# New User, Car in Bad Shape



## St0n3d (Aug 3, 2009)

Hello everyone.
Im from Portugal and i bought a tt a while ago unfortunatly the car is bad condition not that bad but its bad.
So im looking for some tips and hints, on what i should do or have!
I'm uploading a few images of my car but i worn u its a bit dusty and unclean didn't have time yet.



























Missing one botton on the ac controler, already bought from robert aka elrao just waiting to be delivered.









The LCD scren is in bad shape can´t get a better one anywere Audi ask for 1100€ for a new one.









The rims are all in bad shape all scratched and so, need to put new ones butta don´t know what to trow in need an advice! xD!









The seats are in bad shape to! don't know what to do to fix the cracks any help would be apreciated.

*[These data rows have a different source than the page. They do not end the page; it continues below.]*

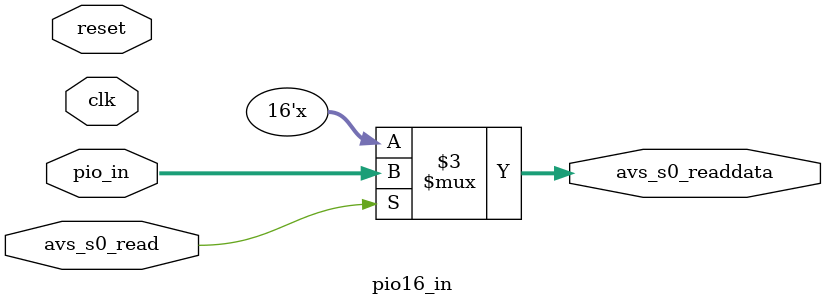
<source format=sv>
module pio16_in (
  input logic clk,
  input logic reset,

  input logic avs_s0_read,
  output logic [15:0] avs_s0_readdata,

  input logic [15:0] pio_in
);

always_comb begin
  if (avs_s0_read) begin
    avs_s0_readdata = pio_in;
  end else begin
    avs_s0_readdata = 'x; 
  end 
end

endmodule

</source>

And a side view of the car.

So if you guys could help me i would apreciat.
this friday im going to put new disc and pad from brembo because the brakes and doing a metallic sound like the pads are hiting on the discs, and will do a few modifications to the rear side of the car and put a new handbrake cuz the handbrake is not working properly u pull it up and it goes back down a few times. The exaust as a problem, the sensor is not working correctly so i lose in the gas pedal sometimes, Traction control doesn't work mechanic says its a malfunction on the bottom he says its broken but it sometimes work, ABS is not working at all. Lights are to lower they say that something is broken or not in the place it should be so u push them up and they go down after a day and u can´t see the road so i can't drive at night.
the engine is working perfectly and is in good shape.

So thank you for listening to me if u can help i would apreciate it alot.

Cumps Armindo!


----------



## YELLOW_TT (Feb 25, 2004)

Welcome try Liquid leather on the seats it can wok wonders


----------



## jammyd (Oct 11, 2008)

Hello and welcome to the forum. I agree with Yellow, Liquid Leather works wonders, smells nice too 

For the LCD screen, get to a scrap yard and see if they have any TT's might be lucky.

Wheels are easy to fix, get some new one s


----------



## St0n3d (Aug 3, 2009)

thnks yellow and jammyd, but the only problem is were to find liquid leather here in portugal already shearched for it in in the google but come up nothing in portugal.

yhea i need new rims but i dont know what to buy .

Cheers 
Stone.


----------



## southTT (Feb 5, 2008)

I manage to buy manu sardine pate in england, so you'll get liquid leather no probs off e bay mate
cheers
jon


----------



## Getinmyson (Sep 6, 2009)

Hi Stone and welcome!

It's done a few K's that one! Needs a good deal of TLC no doubt.

Check out the thread on here concerning the dashpod. A common fault it would seem. My TT that I have just bought is being looked at for this issue before I collect it from the dealer. I could be wide of the mark but maybe that's why you have a dodgy LCD screen and other issues?

As for rims, I've no idea what stockists you have out there. If the tyres are good, probably worth giving the wheels some attention rather than replacing as a short term measure, then invest in new rims when its time to replace the tyres. By then you may have sorted the more fundamental problems out!

This could be a great motor for you if you give it your full attention. I trust you got it for a good price given the issues?

Cheers

Alex


----------



## St0n3d (Aug 3, 2009)

To:
SouthTT,
Bought gliptone on e-bay just waiting to be delivered. 

To: 
GeTTinmyson
yhep the seats are in bad shape theres no smell in the leather as it had lol.
to the lcd audi doesn't want to fix it and i don't have the money to buy one will ask the mechanic to open it, though i thought to send the dashpod to the bba but will see if my mechanic can fix it.
The engine is fine runing semooth and is in excelent form already did the longlife managment put some new stuff in as it was needed.
For the price of the was not very sheap will give it in euros 12500€ for it and the car as come from germany! it was expensive but of the other cars i sow this was the one in better condition so i bought it. Ireally love TT from this year the new ones don't look as godd as this one hihih xD.

THank you for replaying to my post and for the help!
Comps Stone!


----------



## T3RBO (Dec 9, 2003)

Welcome to the forum


----------



## Wallsendmag (Feb 12, 2004)

Welcome to the forum


----------



## malstt (Apr 18, 2007)

Hi and welcome, hope you get the car sorted. 8)


----------



## St0n3d (Aug 3, 2009)

Thanks everyone!

Iwill defenetly get the car sorted out and looking good .

Will post some picks once i get the car in good shape!

Cheers!


----------



## Gone (May 5, 2009)

The headlight levelling issue might be a broken headlight levelling sensor - there's one at the front and one at the rear, connected to the suspension arms. In the UK RHD drive cars they are on the left side. One of mine was bust and I managed to fix it with 2-pack epoxy adhesive, otherwise it was about £60 GBP from the dealer.
Seats - Liquid Leather
Dashpod - see the threads, there are loads!
Best of lukc with it all


----------